Extracted material section start

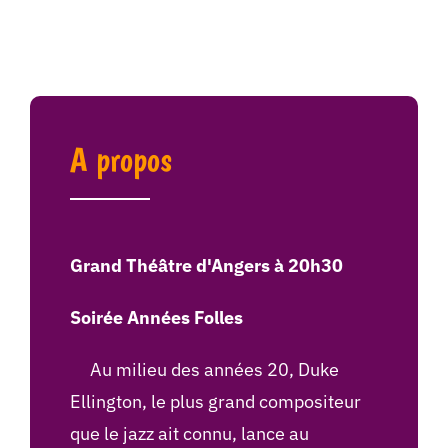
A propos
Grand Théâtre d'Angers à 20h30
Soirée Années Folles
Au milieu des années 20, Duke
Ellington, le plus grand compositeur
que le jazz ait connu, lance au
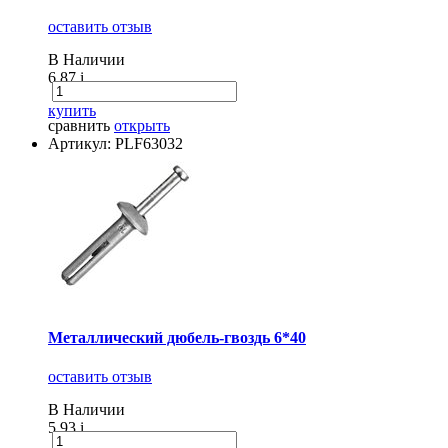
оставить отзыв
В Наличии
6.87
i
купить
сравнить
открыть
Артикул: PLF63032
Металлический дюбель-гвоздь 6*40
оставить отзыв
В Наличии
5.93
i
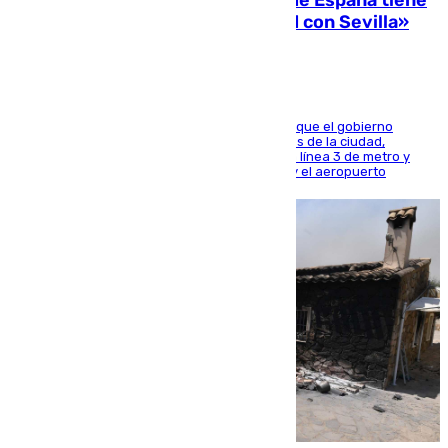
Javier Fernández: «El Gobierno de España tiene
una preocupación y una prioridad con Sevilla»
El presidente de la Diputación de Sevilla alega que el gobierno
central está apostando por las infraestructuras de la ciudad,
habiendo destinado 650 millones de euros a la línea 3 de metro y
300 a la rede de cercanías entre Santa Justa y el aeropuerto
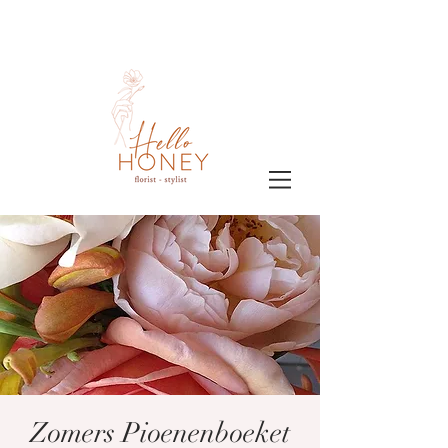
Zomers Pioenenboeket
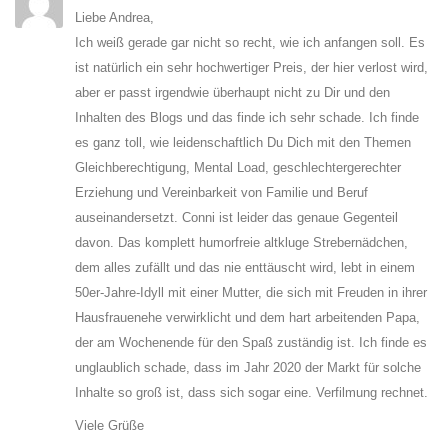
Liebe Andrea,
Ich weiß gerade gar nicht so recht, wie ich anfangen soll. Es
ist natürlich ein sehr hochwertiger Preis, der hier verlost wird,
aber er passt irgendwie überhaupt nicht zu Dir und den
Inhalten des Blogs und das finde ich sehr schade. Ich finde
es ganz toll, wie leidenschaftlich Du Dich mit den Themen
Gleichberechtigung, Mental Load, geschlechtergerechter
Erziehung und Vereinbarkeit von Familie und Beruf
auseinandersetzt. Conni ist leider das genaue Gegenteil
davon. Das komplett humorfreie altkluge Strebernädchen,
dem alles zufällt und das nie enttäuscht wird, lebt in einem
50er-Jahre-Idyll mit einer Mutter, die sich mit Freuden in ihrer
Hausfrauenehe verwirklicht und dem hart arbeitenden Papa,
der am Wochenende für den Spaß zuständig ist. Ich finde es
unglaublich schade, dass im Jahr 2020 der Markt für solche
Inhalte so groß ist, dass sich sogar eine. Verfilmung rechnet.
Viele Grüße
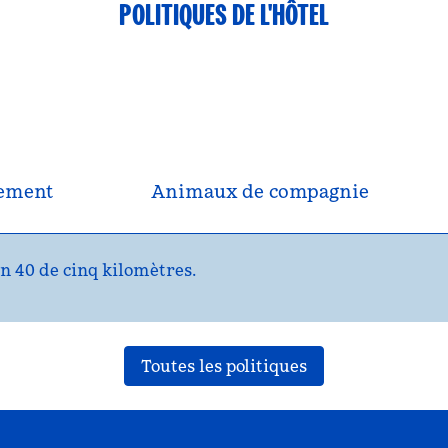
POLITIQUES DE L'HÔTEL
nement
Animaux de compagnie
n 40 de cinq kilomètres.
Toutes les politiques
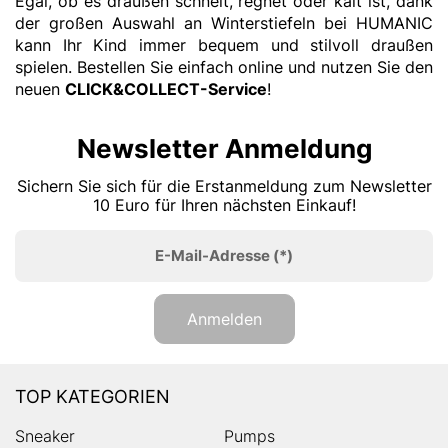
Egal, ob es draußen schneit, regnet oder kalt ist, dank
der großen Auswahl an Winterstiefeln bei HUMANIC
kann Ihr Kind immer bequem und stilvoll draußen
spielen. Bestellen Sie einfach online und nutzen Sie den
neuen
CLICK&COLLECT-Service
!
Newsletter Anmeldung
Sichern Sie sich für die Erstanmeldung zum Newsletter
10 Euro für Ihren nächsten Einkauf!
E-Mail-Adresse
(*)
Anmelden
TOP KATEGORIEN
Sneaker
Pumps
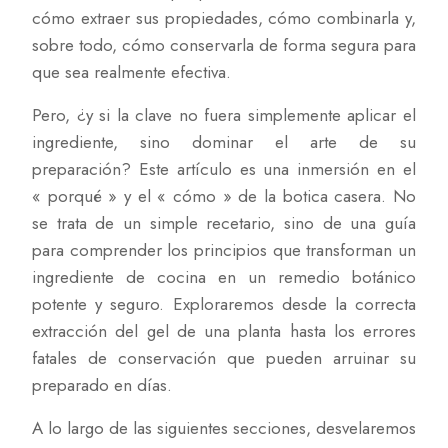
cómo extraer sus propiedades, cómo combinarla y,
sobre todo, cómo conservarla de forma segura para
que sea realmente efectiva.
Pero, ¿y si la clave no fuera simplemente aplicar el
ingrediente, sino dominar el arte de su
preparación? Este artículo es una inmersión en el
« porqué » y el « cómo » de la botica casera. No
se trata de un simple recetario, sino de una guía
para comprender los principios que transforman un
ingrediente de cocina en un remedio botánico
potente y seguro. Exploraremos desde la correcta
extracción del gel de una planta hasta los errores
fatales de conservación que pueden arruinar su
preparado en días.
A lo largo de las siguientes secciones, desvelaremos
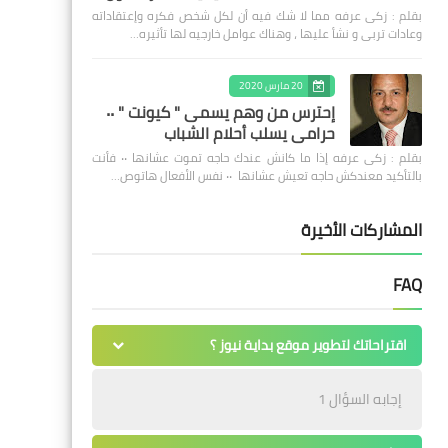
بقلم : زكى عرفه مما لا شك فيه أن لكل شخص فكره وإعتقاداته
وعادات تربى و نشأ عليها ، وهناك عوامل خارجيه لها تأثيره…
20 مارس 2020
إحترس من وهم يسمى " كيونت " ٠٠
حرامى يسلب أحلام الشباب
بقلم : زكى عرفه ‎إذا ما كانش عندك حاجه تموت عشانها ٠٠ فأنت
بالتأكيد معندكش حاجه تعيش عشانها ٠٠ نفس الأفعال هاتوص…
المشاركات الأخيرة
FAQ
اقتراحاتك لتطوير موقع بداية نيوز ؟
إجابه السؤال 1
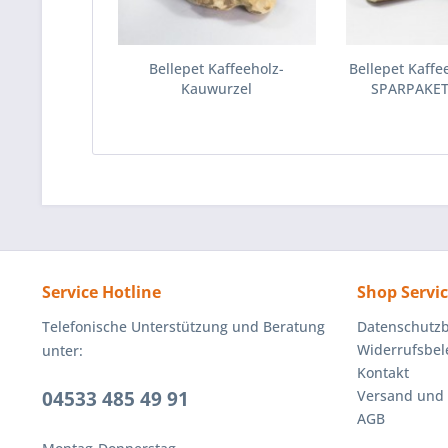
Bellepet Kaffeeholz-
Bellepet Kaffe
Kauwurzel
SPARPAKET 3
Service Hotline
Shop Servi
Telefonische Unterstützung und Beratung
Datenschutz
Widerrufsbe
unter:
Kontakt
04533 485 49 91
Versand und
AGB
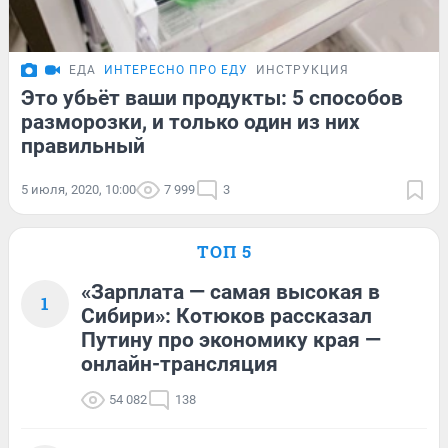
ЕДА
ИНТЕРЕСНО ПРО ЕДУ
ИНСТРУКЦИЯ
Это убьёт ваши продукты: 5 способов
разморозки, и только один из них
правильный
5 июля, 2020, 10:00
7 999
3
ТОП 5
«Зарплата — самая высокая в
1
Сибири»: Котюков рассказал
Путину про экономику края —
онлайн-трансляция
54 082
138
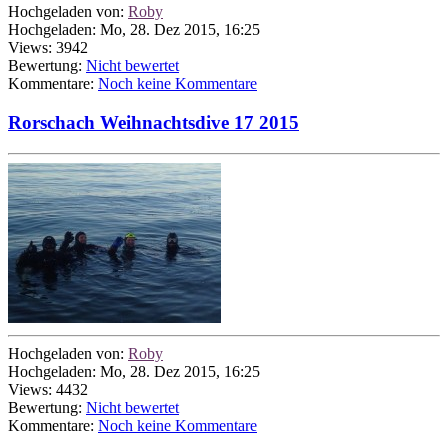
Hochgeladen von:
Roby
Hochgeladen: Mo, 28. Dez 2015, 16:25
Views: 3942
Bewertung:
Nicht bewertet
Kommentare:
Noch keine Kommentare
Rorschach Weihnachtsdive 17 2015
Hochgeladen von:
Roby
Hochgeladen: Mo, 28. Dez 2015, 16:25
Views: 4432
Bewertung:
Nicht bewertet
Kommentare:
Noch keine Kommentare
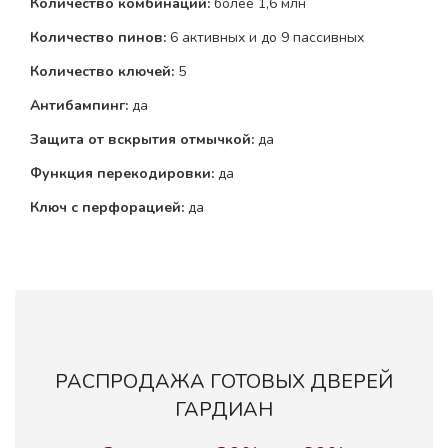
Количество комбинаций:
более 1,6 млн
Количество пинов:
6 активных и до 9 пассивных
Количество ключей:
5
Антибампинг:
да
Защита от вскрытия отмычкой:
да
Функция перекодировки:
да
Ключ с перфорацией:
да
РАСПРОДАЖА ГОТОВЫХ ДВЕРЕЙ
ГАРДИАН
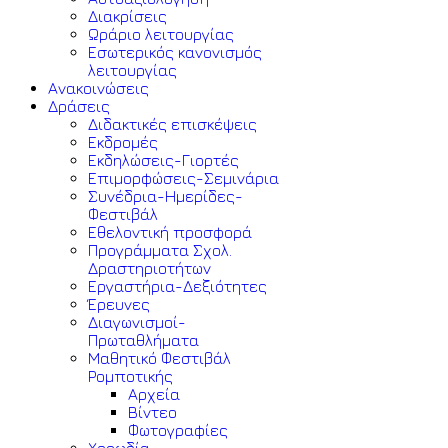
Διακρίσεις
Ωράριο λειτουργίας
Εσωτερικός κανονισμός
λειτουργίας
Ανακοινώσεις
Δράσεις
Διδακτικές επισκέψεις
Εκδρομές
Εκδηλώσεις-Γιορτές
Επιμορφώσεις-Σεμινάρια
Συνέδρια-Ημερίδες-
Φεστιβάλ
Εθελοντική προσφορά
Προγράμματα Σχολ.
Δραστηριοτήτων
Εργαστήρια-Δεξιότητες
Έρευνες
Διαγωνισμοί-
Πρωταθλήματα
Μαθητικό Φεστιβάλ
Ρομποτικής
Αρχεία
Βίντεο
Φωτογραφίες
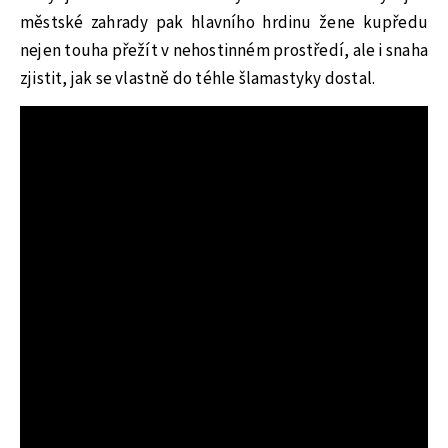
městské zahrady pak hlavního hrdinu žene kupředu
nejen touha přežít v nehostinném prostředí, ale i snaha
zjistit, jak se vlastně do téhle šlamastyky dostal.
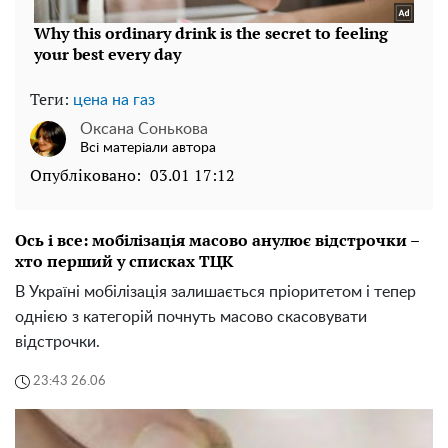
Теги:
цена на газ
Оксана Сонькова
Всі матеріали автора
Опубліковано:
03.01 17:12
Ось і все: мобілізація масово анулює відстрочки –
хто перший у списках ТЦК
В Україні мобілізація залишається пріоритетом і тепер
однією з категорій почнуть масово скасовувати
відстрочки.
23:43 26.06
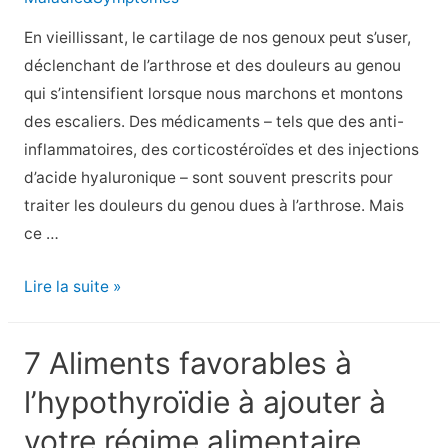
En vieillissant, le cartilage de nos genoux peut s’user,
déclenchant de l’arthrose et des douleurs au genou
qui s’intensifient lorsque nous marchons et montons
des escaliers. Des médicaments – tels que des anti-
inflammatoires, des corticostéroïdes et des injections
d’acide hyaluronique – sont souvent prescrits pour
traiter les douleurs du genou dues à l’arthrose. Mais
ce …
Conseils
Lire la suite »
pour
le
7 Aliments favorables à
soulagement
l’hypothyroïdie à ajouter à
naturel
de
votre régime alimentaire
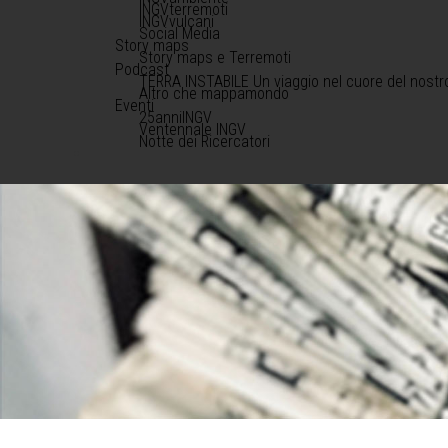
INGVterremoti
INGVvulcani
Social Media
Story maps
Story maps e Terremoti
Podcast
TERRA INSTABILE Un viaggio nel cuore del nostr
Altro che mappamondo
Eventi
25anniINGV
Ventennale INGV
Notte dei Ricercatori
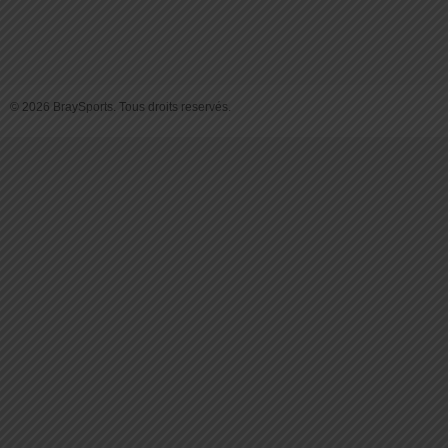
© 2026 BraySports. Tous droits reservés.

Extracted material section end

Render the lines of text from all the entries above as a JSON list of strings, one string per line, with blank lines left out. Don't include the pictures in your answer.

[
  "A propos",
  "Grand Théâtre d'Angers à 20h30",
  "Soirée Années Folles",
  "Au milieu des années 20, Duke",
  "Ellington, le plus grand compositeur",
  "que le jazz ait connu, lance au",
  "оставить отзыв",
  "В Наличии",
  "6.87",
  "i",
  "купить",
  "сравнить",
  "открыть",
  "Артикул: PLF63032",
  "Металлический дюбель-гвоздь 6*40",
  "оставить отзыв",
  "В Наличии",
  "5.93",
  "i",
  "Javier Fernández: «El Gobierno de España tiene",
  "una preocupación y una prioridad con Sevilla»",
  "El presidente de la Diputación de Sevilla alega que el gobierno",
  "central está apostando por las infraestructuras de la ciudad,",
  "habiendo destinado 650 millones de euros a la línea 3 de metro y",
  "300 a la rede de cercanías entre Santa Justa y el aeropuerto",
  "Zomers Pioenenboeket",
  "Liebe Andrea,",
  "Ich weiß gerade gar nicht so recht, wie ich anfangen soll. Es",
  "ist natürlich ein sehr hochwertiger Preis, der hier verlost wird,",
  "aber er passt irgendwie überhaupt nicht zu Dir und den",
  "Inhalten des Blogs und das finde ich sehr schade. Ich finde",
  "es ganz toll, wie leidenschaftlich Du Dich mit den Themen",
  "Gleichberechtigung, Mental Load, geschlechtergerechter",
  "Erziehung und Vereinbarkeit von Familie und Beruf",
  "auseinandersetzt. Conni ist leider das genaue Gegenteil",
  "davon. Das komplett humorfreie altkluge Strebernädchen,",
  "dem alles zufällt und das nie enttäuscht wird, lebt in einem",
  "50er-Jahre-Idyll mit einer Mutter, die sich mit Freuden in ihrer",
  "Hausfrauenehe verwirklicht und dem hart arbeitenden Papa,",
  "der am Wochenende für den Spaß zuständig ist. Ich finde es",
  "unglaublich schade, dass im Jahr 2020 der Markt für solche",
  "Inhalte so groß ist, dass sich sogar eine. Verfilmung rechnet.",
  "Viele Grüße",
  "POLITIQUES DE L'HÔTEL",
  "nement",
  "Animaux de compagnie",
  "n 40 de cinq kilomètres.",
  "Toutes les politiques",
  "Egal, ob es draußen schneit, regnet oder kalt ist, dank",
  "der großen Auswahl an Winterstiefeln bei HUMANIC",
  "kann Ihr Kind immer bequem und stilvoll draußen",
  "spielen. Bestellen Sie einfach online und nutzen Sie den",
  "neuen",
  "CLICK&COLLECT-Service",
  "!",
  "Newsletter Anmeldung",
  "Sichern Sie sich für die Erstanmeldung zum Newsletter",
  "10 Euro für Ihren nächsten Einkauf!",
  "E-Mail-Adresse",
  "(*)",
  "Anmelden",
  "TOP KATEGORIEN",
  "Sneaker",
  "Pumps",
  "cómo extraer sus propiedades, cómo combinarla y,",
  "sobre todo, cómo conservarla de forma segura para",
  "que sea realmente efectiva.",
  "Pero, ¿y si la clave no fuera simplemente aplicar el",
  "ingrediente, sino dominar el arte de su",
  "preparación? Este artículo es una inmersión en el",
  "« porqué » y el « cómo » de la botica casera. No",
  "se trata de un simple recetario, sino de una guía",
  "para comprender los principios que transforman un",
  "ingrediente de cocina en un remedio botánico",
  "potente y seguro. Exploraremos desde la correcta",
  "extracción del gel de una planta hasta los errores",
  "fatales de conservación que pueden arruinar su",
  "preparado en días.",
  "A lo largo de las siguientes secciones, desvelaremos",
  "بقلم : زكى عرفه مما لا شك فيه أن لكل شخص فكره وإعتقاداته",
  "وعادات تربى و نشأ عليها ، وهناك عوامل خارجيه لها تأثيره…",
  "20 مارس 2020",
  "إحترس من وهم يسمى \" كيونت \" ٠٠",
  "حرامى يسلب أحلام الشباب",
  "بقلم : زكى عرفه ‎إذا ما كانش عندك حاجه تموت عشانها ٠٠ فأنت",
  "بالتأكيد معندكش حاجه تعيش عشانها ٠٠ نفس الأفعال هاتوص…",
  "المشاركات الأخيرة",
  "FAQ",
  "اقتراحاتك لتطوير موقع بداية نيوز ؟",
  "إجابه السؤال 1",
  "Bellepet Kaffeeholz-",
  "Bellepet Kaffe",
  "Kauwurzel",
  "SPARPAKET 3",
  "Service Hotline",
  "Shop Servi",
  "Telefonische Unterstützung und Beratung",
  "Datenschutz",
  "Widerrufsbe",
  "unter:",
  "Kontakt",
  "04533 485 49 91",
  "Versand und",
  "AGB",
  "ЕДА",
  "ИНТЕРЕСНО ПРО ЕДУ",
  "ИНСТРУКЦИЯ",
  "Это убьёт ваши продукты: 5 способов",
  "разморозки, и только один из них",
  "правильный",
  "5 июля, 2020, 10:00",
  "7 999",
  "3",
  "ТОП 5",
  "«Зарплата — самая высокая в",
  "1",
  "Сибири»: Котюков рассказал",
  "Путину про экономику края —",
  "онлайн-трансляция",
  "54 082",
  "138",
  "Hochgeladen von:",
  "Roby",
  "Hochgeladen: Mo, 28. Dez 2015, 16:25",
  "Views: 3942",
  "Bewertung:",
  "Nicht bewertet",
  "Kommentare:",
  "Noch keine Kommentare",
  "Rorschach Weihnachtsdive 17 2015",
  "Hochgeladen von:",
  "Roby",
  "Hochgeladen: Mo, 28. Dez 2015, 16:25",
  "Views: 4432",
  "Bewertung:",
  "Nicht bewertet",
  "Kommentare:",
  "Noch keine Kommentare",
  "Количество комбинаций:",
  "более 1,6 млн",
  "Количество пинов:",
  "6 активных и до 9 пассивных",
  "Количество ключей:",
  "5",
  "Антибампинг:",
  "да",
  "Защита от вскрытия отмычкой:",
  "да",
  "Функция перекодировки:",
  "да",
  "Ключ с перфорацией:",
  "да",
  "РАСПРОДАЖА ГОТОВЫХ ДВЕРЕЙ",
  "ГАРДИАН",
  "Διακρίσεις",
  "Ωράριο λειτουργίας",
  "Εσωτερικός κανονισμός",
  "λειτουργίας",
  "Ανακοινώσεις",
  "Δράσεις",
  "Διδακτικές επισκέψεις",
  "Εκδρομές",
  "Εκδηλώσεις-Γιορτές",
  "Επιμορφώσεις-Σεμινάρια",
  "Συνέδρια-Ημερίδες-",
  "Φεστιβάλ",
  "Εθελοντική προσφορά",
  "Προγράμματα Σχολ.",
  "Δραστηριοτήτων",
  "Εργαστήρια-Δεξιότητες",
  "Έρευνες",
  "Διαγωνισμοί-",
  "Πρωταθλήματα",
  "Μαθητικό Φεστιβάλ",
  "Ρομποτικής",
  "Αρχεία",
  "Βίντεο",
  "Φωτογραφίες",
  "městské zahrady pak hlavního hrdinu žene kupředu",
  "nejen touha přežít v nehostinném prostředí, ale i snaha",
  "zjistit, jak se vlastně do téhle šlamastyky dostal.",
  "Теги:",
  "цена на газ",
  "Оксана Сонькова",
  "Всі матеріали автора",
  "Опубліковано:",
  "03.01 17:12",
  "Ось і все: мобілізація масово анулює відстрочки –",
  "хто перший у списках ТЦК",
  "В Україні мобілізація залишається пріоритетом і тепер",
  "однією з категорій почнуть масово скасовувати",
  "відстрочки.",
  "23:43 26.06",
  "En vieillissant, le cartilage de nos genoux peut s’user,",
  "déclenchant de l’arthrose et des douleurs au genou",
  "qui s’intensifient lorsque nous marchons et montons",
  "des escaliers. Des médicaments – tels que des anti-",
  "inflammatoires, des corticostéroïdes et des injections",
  "d’acide hyaluronique – sont souvent prescrits pour",
  "traiter les douleurs du genou dues à l’arthrose. Mais",
  "ce …",
  "Conseils",
  "Lire la suite »",
  "pour",
  "le",
  "7 Aliments favorables à",
  "soulagement",
  "l’hypothyroïdie à ajouter à",
  "naturel",
  "de",
  "votre régime alimentaire",
  "INGVterremoti",
  "INGVvulcani",
  "Social Media",
  "Story maps",
  "Story maps e Terremoti",
  "Podcast",
  "TERRA INSTABILE Un viaggio nel cuore del nostr",
  "Altro che mappamondo",
  "Eventi",
  "25anniINGV",
  "Ventennale INGV",
  "Notte dei Ricercatori",
  "© 2026 BraySports. Tous droits reservés."
]